THE TASK -> Only some lines are wanted. Transcribe, exactly, the lines below from the line with "(footprint (layer F.Cu) (at 85 10))" up to and including the line with "(end 100 0)".

DATA SUPPLIED ->
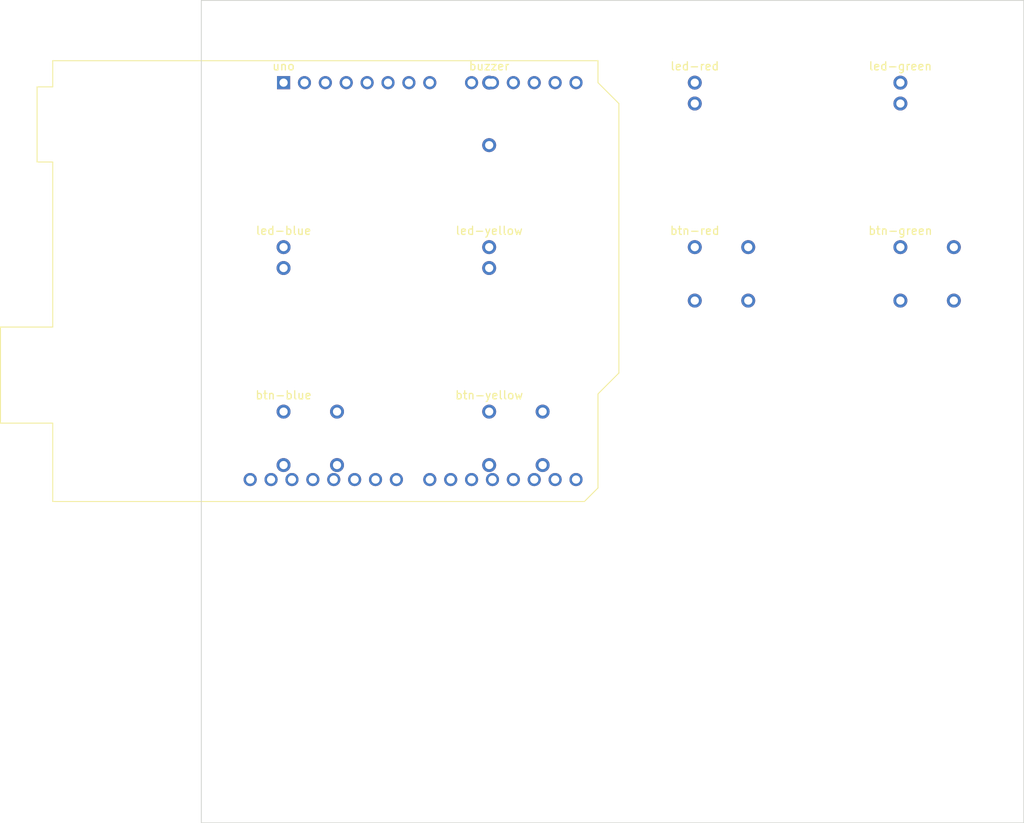
<source format=kicad_pcb>
(kicad_pcb
  (version 20240108)
  (generator sparkbench)
  (generator_version "1.0")
  (general
    (thickness 1.6)
  )
  (paper A4)
  (layers
    (0 F.Cu signal)
    (31 B.Cu signal)
    (36 B.SilkS user)
    (37 F.SilkS user)
    (38 B.Mask user)
    (39 F.Mask user)
    (40 Dwgs.User user)
    (41 Cmts.User user)
    (44 Edge.Cuts user)
    (46 B.CrtYd user)
    (47 F.CrtYd user)
    (48 B.Fab user)
    (49 F.Fab user)
  )
  (setup
    (pad_to_mask_clearance 0)
    (pcbplotparams
      (layerselection 18678812770303)
      (outputformat 1)
      (outputdirectory "")
    )
  )
  (title_block
    (title "Sparkbench PCB Editor Alpha")
  )
  (net 0 "")
  (net 1 Net-1)
  (net 2 Net-2)
  (net 3 Net-3)
  (net 4 Net-4)
  (net 5 Net-5)
  (net 6 Net-6)
  (net 7 Net-7)
  (net 8 Net-8)
  (net 9 Net-9)
  (net 10 Net-10)
  (footprint (layer F.Cu) (at 10 10))
  (footprint (layer F.Cu) (at 35 10))
  (footprint (layer F.Cu) (at 60 10))
  (footprint (layer F.Cu) (at 85 10))
  (footprint (layer F.Cu) (at 10 30))
  (footprint (layer F.Cu) (at 35 30))
  (footprint (layer F.Cu) (at 60 30))
  (footprint (layer F.Cu) (at 85 30))
  (footprint (layer F.Cu) (at 10 50))
  (footprint (layer F.Cu) (at 35 50))
  (gr_line
    (start 0 0)
    (end 100 0)
    (layer Edge.Cuts)
    (width 0.1)
    (uuid "059793a9-c6d3-4de7-8bfb-92593436d782")
  )
  (gr_line
    (start 100 0)
    (end 100 100)
    (layer Edge.Cuts)
    (width 0.1)
    (uuid "64dc3cfb-0144-47a0-a2d5-acf94e318b56")
  )
  (gr_line
    (start 100 100)
    (end 0 100)
    (layer Edge.Cuts)
    (width 0.1)
    (uuid c1d0122a-9be4-4d74-a958-43dfa6e98f04)
  )
  (gr_line
    (start 0 100)
    (end 0 0)
    (layer Edge.Cuts)
    (width 0.1)
    (uuid b60a27fb-cc70-4812-a3da-42c3e31ec5f8)
  )
)
</source>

EXPECTED OUTPUT ->
  (footprint (layer F.Cu) (at 85 10))
  (footprint (layer F.Cu) (at 10 30))
  (footprint (layer F.Cu) (at 35 30))
  (footprint (layer F.Cu) (at 60 30))
  (footprint (layer F.Cu) (at 85 30))
  (footprint (layer F.Cu) (at 10 50))
  (footprint (layer F.Cu) (at 35 50))
  (gr_line
    (start 0 0)
    (end 100 0)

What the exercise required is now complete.